Instantes después tomó conciencia de que el carro se había detenido justo cuando él se apartaba y que ahora estaba plano, no ya mirando hacia lo alto. A su derecha, el costado de una roca apuntaba hacia arriba; a su izquierda, otra muy parecida, a menos de treinta pies, más allá del carro. Intentó levantarse, pero volvió a caer de rodillas y se quedó así un momento más. Todavía a gatas, vio a Charley Hoge sentado muy erguido en el pescante, mirando hacia el frente, sin moverse; Miller y Schneider estaban enganchados a las ruedas que habían estado empujando; también ellos miraban al frente, callados. Andrews avanzó a rastras y al final consiguió enderezarse, al tiempo que se limpiaba las manos ensangrentadas en la camisa.

Miller se volvió para mirarle.

—Ahí está —dijo en voz baja—. Echa un vistazo.

Andrews subió hasta donde estaba Miller y miró en la dirección que le señalaba. La senda se abría paso entre pinos a lo largo de unas trescientas yardas, pero justo después, de manera brusca, el terreno se nivelaba. Un valle largo y estrecho, llano como una mesa, serpenteaba entre las montañas. La exuberante hierba que allí crecía ondeaba ligeramente en la brisa hasta donde alcanzaba la vista. Una gran quietud parecía emanar del valle; era la quietud, la inmovilidad, la calma absoluta de una tierra no hollada por pies humanos. Andrews se percató de que, pese al agotamiento, contenía la respiración; expulsó el aire con suavidad, como si no quisiera enturbiar el silencio reinante.

Miller se puso tenso, tocó el brazo de Andrews y exclamó, apuntando con un dedo hacia el sudoeste:

—¡Mira!

Una masa negra se movía en el valle al pie de los oscuros pinos que crecían en la montaña del otro lado. Andrews forzó la vista; en los límites de aquella masa oscura se apreciaba una especie de ola; y entonces el trecho palpitó cual enorme masa de agua movida por ignotas corrientes. Aunque vista de lejos la masa parecía pequeña, Andrews calculó que debía de medir más de una milla de largo por casi media de ancho.

—Bisontes —susurró Miller.

—¡Dios mío! —dijo Andrews—. ¿Cuántos hay?

—Dos o tres mil, creo yo. Puede que más. Este valle continúa hasta más allá de esas colinas; desde aquí solo podemos ver una parte. No hay manera de saber lo que habrá más adelante.

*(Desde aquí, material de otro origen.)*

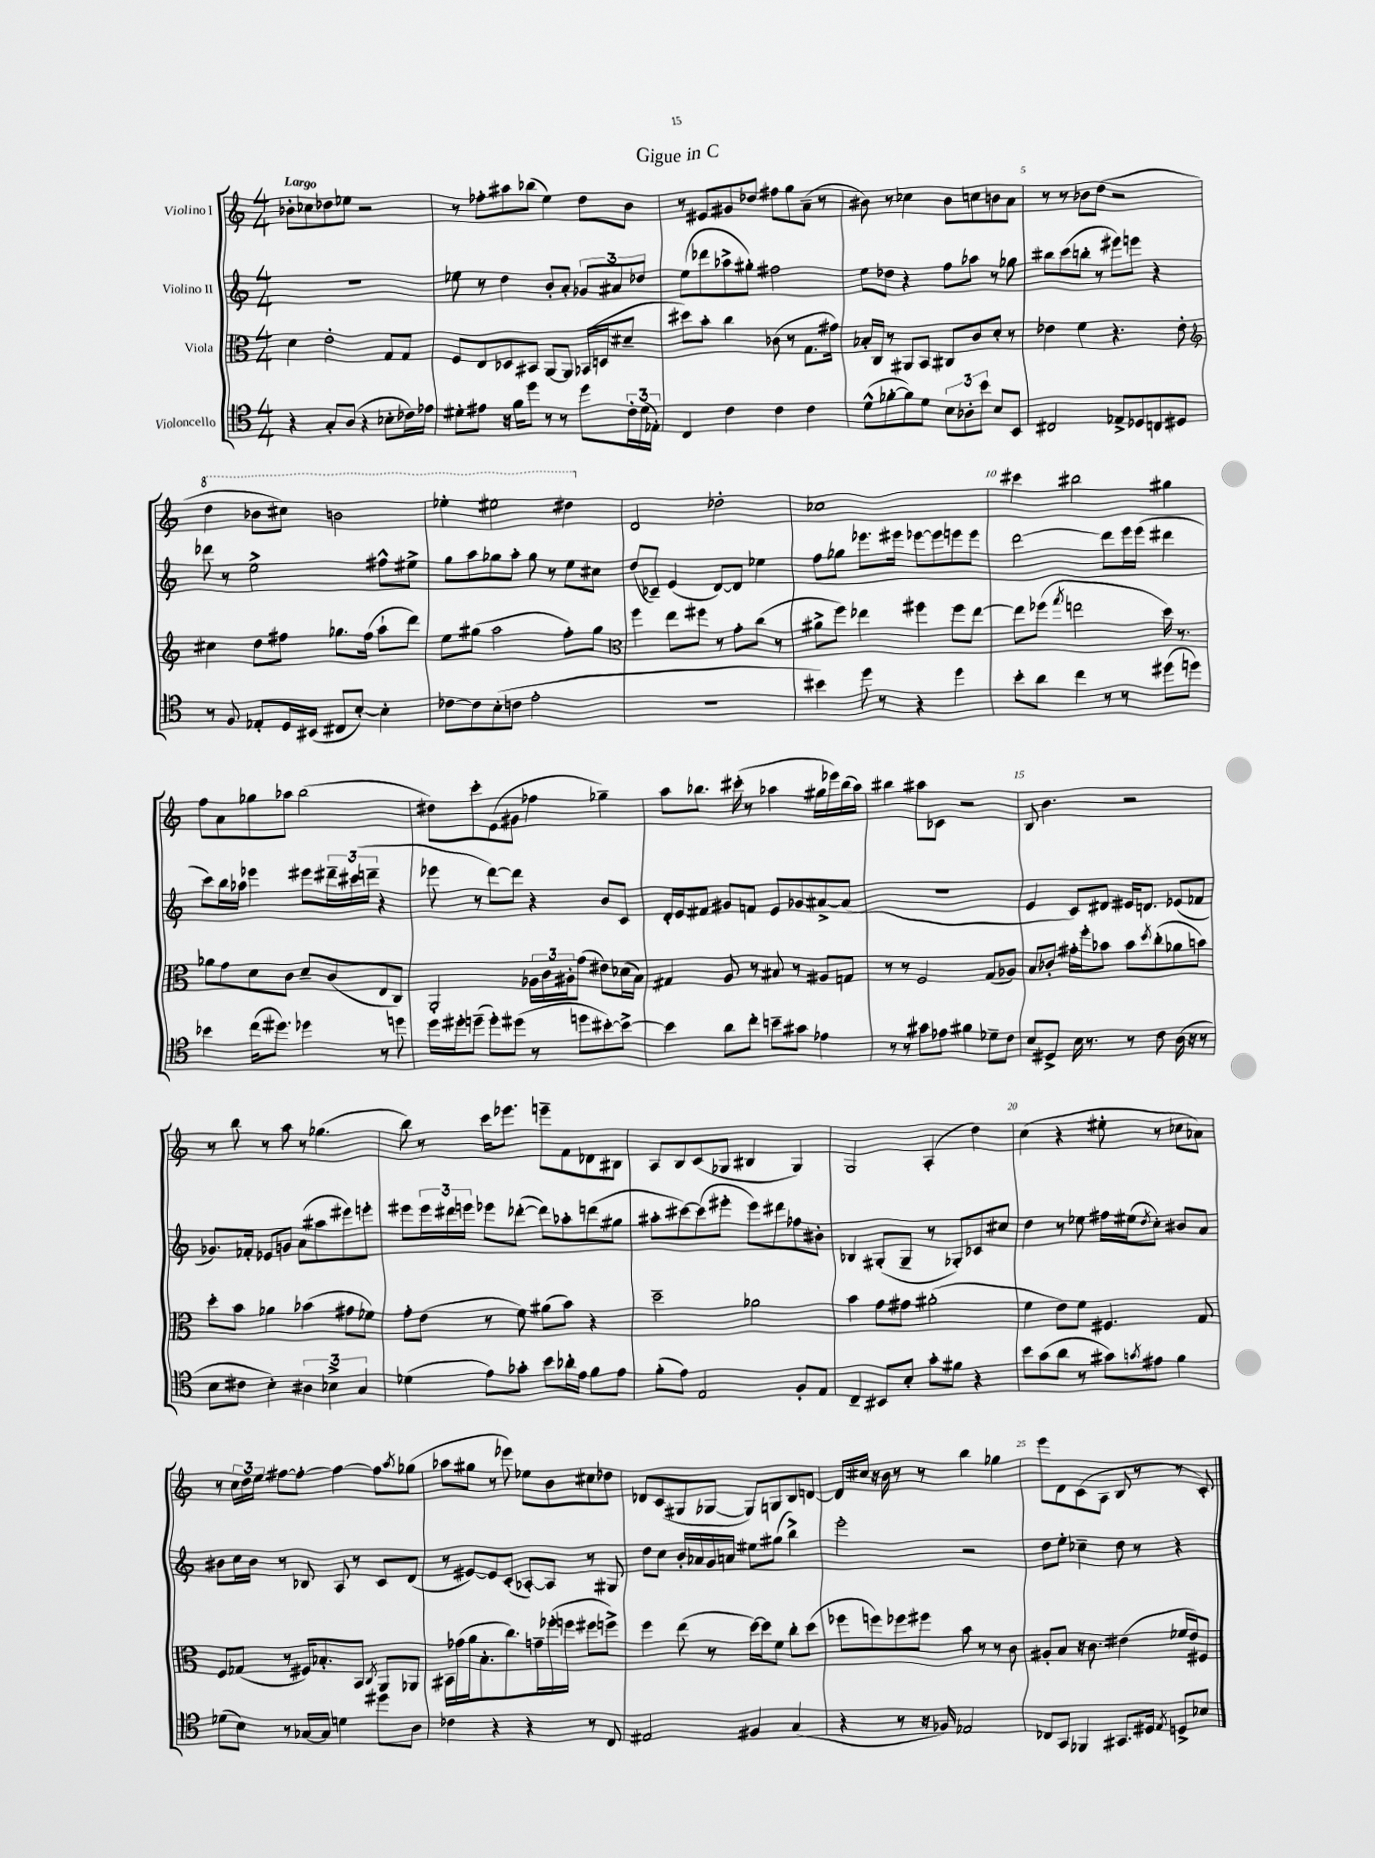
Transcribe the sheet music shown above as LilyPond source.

\header { title = "Gigue in C" }
<<
\new StaffGroup <<
\new Staff = "s0" \with { instrumentName = "Violino I" } {
    \clef treble \key c \major \numericTimeSignature \time 4/4 \tempo "Largo"
    bes'8-. ces''8 des''8 ees''8 r2 |
    r8 fes''8-. ais''8 bes''8( e''4) d''8 b'8 |
    r8 eis'8 gis'8 des''8 fis''8 g''8 a'8--( r8 |
    bis'8) r8 ces''4 bis'8 c''8 b'8 a'8 |
    r8 r8 bes'8 d''8( r2 |
    \ottava #1 d'''4 bes''8 cis'''8) b''2 |
    ees'''4-. eis'''2 dis'''4 \ottava #0 |
    d'2 des''2-. |
    ces''1 |
    cis'''4 bis''2 gis''4 |
    f''8 a'8 ges''8 aes''8 b''2( |
    dis''8) c'''8-. e'8( gis'8 fes''4 ges''4--) |
    a''8 bes''8. cis'''16-.( r8 aes''4 gis''16 ees'''16) bes''16( aes''16) |
    bis''4 ais''8 ces'8 r2 |
    b8 b'4. r2 |
    r8 b''8 r8 a''8 r8 ges''4.( |
    b''8) r8 c'''16 ees'''8. e'''8-- f'8 des'8 bis8 |
    a8 b8 c'8( ges8 bis4 ges4) |
    g2 a4-.( d''4) |
    c''4( r4 eis''8-. r8 ces''8 aes'8) |
    r8 \tuplet 3/2 { c''16 d''16 e''16 } fis''8~ fis''8~-. fis''4~ fis''8 \acciaccatura { a''8 } ges''8( |
    aes''8 gis''8 r8 ees'''8) ees''8 b'8 cis''8 des''8 |
    des'8 c'8( gis8 ges8~ ges8) g8 b8 d'8~ |
    d'16 cis''16 r16 b'16 r8 r8 b''4 ges''4 |
    e'''8 d'8 c'8( a8 b8 r8 r8 c'8-.) \bar "|." |
}
\new Staff = "s1" \with { instrumentName = "Violino II" } {
    \clef treble \key c \major \numericTimeSignature \time 4/4
    R1 |
    ees''8 r8 d''4 b'8-. a'8-. \tuplet 3/2 { ges'8 ais'8 des''8 } |
    e''8( des'''8 aes''8-> gis''8-.) fis''2 |
    e''8 des''8 r4 f''8 aes''8 r8 ges''8 |
    bis''8 c'''8( b''8-. r8 eis'''8) e'''8 r4 |
    des'''8 r8 e''2-> fis''8-^ eis''8-> |
    g''8 a''8 ges''8 a''8-. ges''8 r8 e''8 cis''8 |
    d''8( ces'8--) e'4( d'8~) d'8 ees''4 |
    f''8 ges''8 ees'''8. eis'''16 ees'''8~ ees'''8 e'''8 e'''8 |
    d'''2~ d'''8 e'''16 e'''16( dis'''4 |
    c'''8) b''16 aes''16 ees'''4 eis'''8 \tuplet 3/2 { dis'''16-- cis'''16( d'''16-- } r4 |
    ees'''8 r8 d'''8~) d'''8 r4 b'8 c'8 |
    d'16-. e'16 fis'8 gis'8 f'8 e'8 ges'8 ais'8~-> ais'8( |
    R1 |
    e'4 c'8) dis'8 eis'16 d'8. ees'8( fes'8 |
    ges'8.) fes'16-. ees'8 g'8 a'8( ais''8 eis'''8) e'''8-. |
    eis'''8 \tuplet 3/2 { eis'''16 dis'''16 e'''16 } ees'''8 des'''8~-.( des'''8) aes''8-. d'''8( gis''8 |
    ais''8-. cis'''8~) cis'''8( eis'''8-. eis'''8) dis'''8 fes''8 bis'8-. |
    bes4 gis8-.( gis8-- r8 ges8-.) ces'8 cis''8 |
    d''4 r8 ees''8 fis''16 eis''16( \acciaccatura { d''8 } c''8-.) bis'8 a'8 |
    bis'8 c''16 bis'16 r8 bes8 a8 r8 c'8 d'8( |
    r8 eis'8~) eis'8 c'8-.( aes8~-.) aes8 r8 gis8 |
    d''8 c''8 b'16-. aes'16 g'16 a'16 eis''8 gis''8( b''4->) |
    e'''2-. r2 |
    d''8 e''8-. ces''4-- d''8 r8 r4 \bar "|." |
}
\new Staff = "s2" \with { instrumentName = "Viola" } {
    \clef alto \key c \major \numericTimeSignature \time 4/4
    d'4 e'2-. g8 g8 |
    f8 e8 des8 bis,8 a,8~ a,8 bes,16( d16 dis'8-- |
    dis''8) b'8-. c''4 ces'8( r8 g8. gis'16) |
    bes16-. c16 r8 ais,8 b,8 cis8 c'8 d'8-. r8 |
    ees'4 f'4 r4. ees'8-. |
    \clef treble cis''4 d''8 fis''8 ges''8. fis''16( a''8-! d'''8) |
    e''8 gis''8( a''2 f''8-.) gis''8 |
    \clef alto f''4 e''8 fis''8 r8 g'8-. c''8( r8 |
    ais'8-> f''8) ees''4 fis''4 fis''8 ees''8~ |
    ees''8 fes''8( \acciaccatura { g''8 } e''2 d''16) r8. |
    aes'8 g'8 d'8 c'8 d'8-- c'8( e8 c8) |
    a,2-. \tuplet 3/2 { aes16 c'16 ais16-. } g'8( eis'8) des'16( b16) |
    gis4 a8 r8 bis8 r8 ais8 g8 |
    r8 r8 f2 g8( aes8) |
    b8 ces'8-. gis'16-. f''16-. bes'8 bes'8 \acciaccatura { d''8 } c''8-.( aes'8 b'8) |
    d''8-. b'8 aes'4 bes'4( gis'8 fes'8) |
    g'8-. e'8( r8 f'8) ais'8( b'8) r4 |
    d''2-- aes'2 |
    b'4 g'8 gis'8 ais'2-.( |
    f'4 e'8) f'8 fis4. g8 |
    f8 ges8( r8 fis16) bes8.-. b,8 \acciaccatura { c8 } a,8 aes,8 |
    bis,16 ges'16( a'16 b8.-. c''8.) g'16-- fes''16-.( f''16 fis''8 f''8->) |
    f''4 e''8( r8 d''16~) d''16 f'8 c''8-. d''8( |
    fes''8 f''8) fes''8 fis''8 b'8 r8 r8 c'8 |
    ais8-. b8 r16 c'8. eis'4( fes'16 eis'16) fis8 \bar "|." |
}
\new Staff = "s3" \with { instrumentName = "Violoncello" } {
    \clef tenor \key c \major \numericTimeSignature \time 4/4
    r4 g8-. a8( r4 bes8-. ces'16) ees'16 |
    dis'8-. eis'8 r16 f'16 d''8 r8 r8 d''8 \tuplet 3/2 { c'16-. dis'16( ees16-.) } |
    c4 c'4 c'4 c'4 |
    d'8-^( fes'8~-. fes'8) d'8 \tuplet 3/2 { b8 aes8-. b'8 } b8 b,8 |
    cis2 ees8-> des8 c8 dis8 |
    r8 f8 ees8-. d16 bis,16( cis8 b8~-.) b4-. |
    ces'8~ ces'8 b8-.( c'8 e'2-. |
    R1 |
    bis'4) d''8 r8 r4 d''4 |
    b'8-. a'8 c''4 r8 r8 dis''8( d''8) |
    bes'4 c''16( dis''8.) des''4 r8 d''8 |
    d''16 dis''16-. d''8--( d''8-.) dis''8( r8 d''8 bis'8~-.) bis'8~-> |
    bis'4 a'8 c''8-. b'8-- gis'8 ees'4 |
    r8 r8 gis'8 ees'8 fis'4 des'8-- c'8 |
    b8 dis8-> b16 r8. r8 c'8 a16( r16 r8 |
    b8 cis'8 b4-.) \tuplet 3/2 { ais4 bes4-> g4 } |
    des'4( e'8) ges'8-. b'8 aes'16-. e'16 f'8 e'8 |
    f'8-.( e'8) e2 f8-. e8 |
    c4-- bis,8 b8-. g'8-. fis'8 r4 |
    b'8 g'8( a'8 r8 gis'8) \acciaccatura { g'8 } eis'8 f'4 |
    des'8( b8) r8 ges16~ ges16 d'4 dis''8 a8 |
    ces'4 r4 r4 r8 c8 |
    eis2 fis4 g4( |
    r4 r8 r16 fes16) ees2 |
    ces8 g,8 fes,4 gis,8. dis16 \acciaccatura { e8 } d8-> bes8 \bar "|." |
}
>>
>>
\layout { \context { \Score \override BarNumber.break-visibility = ##(#f #t #t) barNumberVisibility = #(every-nth-bar-number-visible 5) } }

Andrews se quedó un momento al lado de Miller, inmóvil, contemplando la manada. A tanta distancia no podía distinguir un animal de otro, era una forma compacta. Un viento fresco empezó a soplar del norte, colándose por el desfiladero, y Andrews tiritó. El sol se había hundido tras la montaña que había al otro lado, dejando en sombras el lugar donde se encontraban.

—Tenemos que acampar —dijo Miller—. Pronto se hará de noche.

Lentamente, como en procesión, el grupo inició el descenso. Llegaron a terreno llano poco antes de que la oscuridad se cerniera sobre ellos.